The roof creaks as George rolls onto his stomach instead, shirt riding up to expose inches of skin which look paler in the moonlight. His neckline is so stretched it falls off one shoulder, revealing faint bruises from the weight of his guitar because he’s not used to playing so much yet. It’s still early in the tour. Dream wrinkles his nose as George blows smoke directly into his face, throat tightening until he has to lean over and cough into his fist. 

“Go sit with Sapnap if you’re gonna do that,” he says, gripping onto the side of the bus so he doesn’t tip headlong over the edge. It’s not as though the drop is particularly dangerous, but he could do without the sprained ankles. The asphalt stretches out in front of them as if to taunt him, jagged lines webbing over it where it’s cracked under the heat. He can see people darting between busses, games consoles blaring with noise, beer bottles clinking together. But the three of them are content enough to sit up here with only each other for company. “Think of my poor vocal chords.” 
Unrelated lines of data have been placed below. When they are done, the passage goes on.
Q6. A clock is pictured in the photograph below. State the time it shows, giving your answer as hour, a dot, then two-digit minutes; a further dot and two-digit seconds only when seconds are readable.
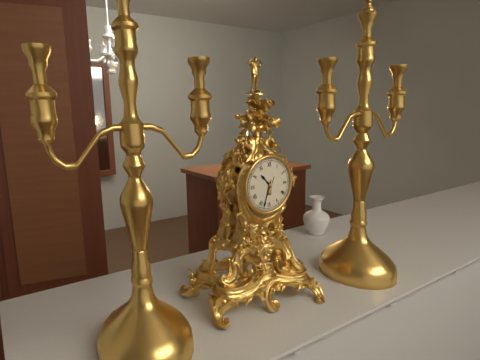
10.33
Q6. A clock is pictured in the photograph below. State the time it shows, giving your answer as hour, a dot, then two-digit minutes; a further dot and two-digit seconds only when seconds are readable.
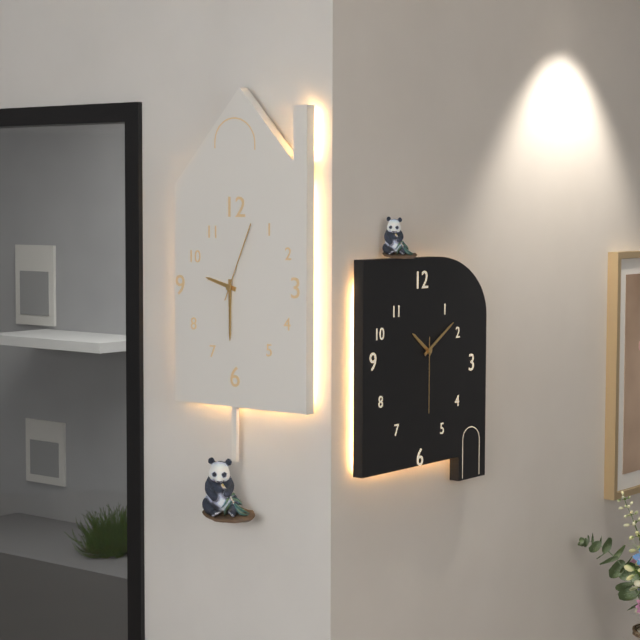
9.30.04
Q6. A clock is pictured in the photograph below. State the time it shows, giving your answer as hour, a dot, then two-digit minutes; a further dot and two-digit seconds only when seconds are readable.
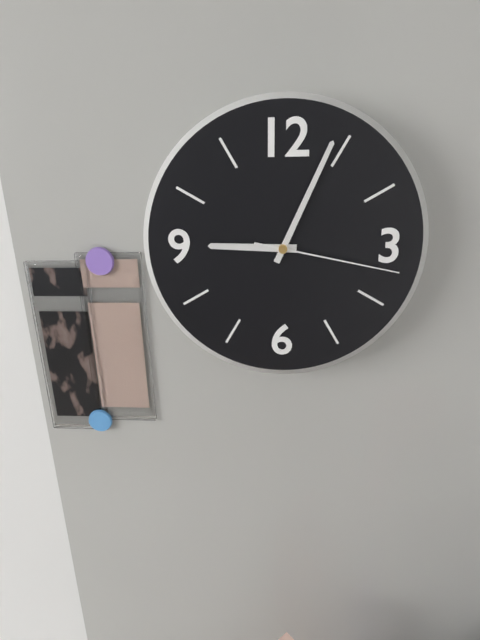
9.04.17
George shrugs. “You dealt with it for a solid year in that shitty garage.” 

“God, why’d you have to remind me of that place?” The roof squeaks again as Sapnap sits next to them. His ashes land a little too close for comfort to Dream’s splayed fingers, and he levels a glare at him. 

“I thought you liked it.” 

“I did,” Sapnap whines. “But now I’m all sad and shit. That place had so many memories, dude. Do you think I should start another gum wall in the bus?” 

“No,” Dream and George say. 

Sapnap exhales in a gust of smoke which reliably drifts towards Dream, poking at his sinuses until they sting. “You two are gross,” he says, burying his nose in the crook of his elbow so all he can smell is a whisper of fabric softener overpowered by layers of dried perspiration. The heat here is unbearable during the day, but it’s not so bad in the evenings when the sun’s dipped past the horizon and Dream can finally breathe without his eyes stinging. 

“Don’t sit in the direction of the wind then, genius.” 

He pulls his knees up to his chest so they’re no longer dangling precariously over the side of the bus. “I’m proving a point. And think how much money you’ll lose if my voice gets all fucked up.” 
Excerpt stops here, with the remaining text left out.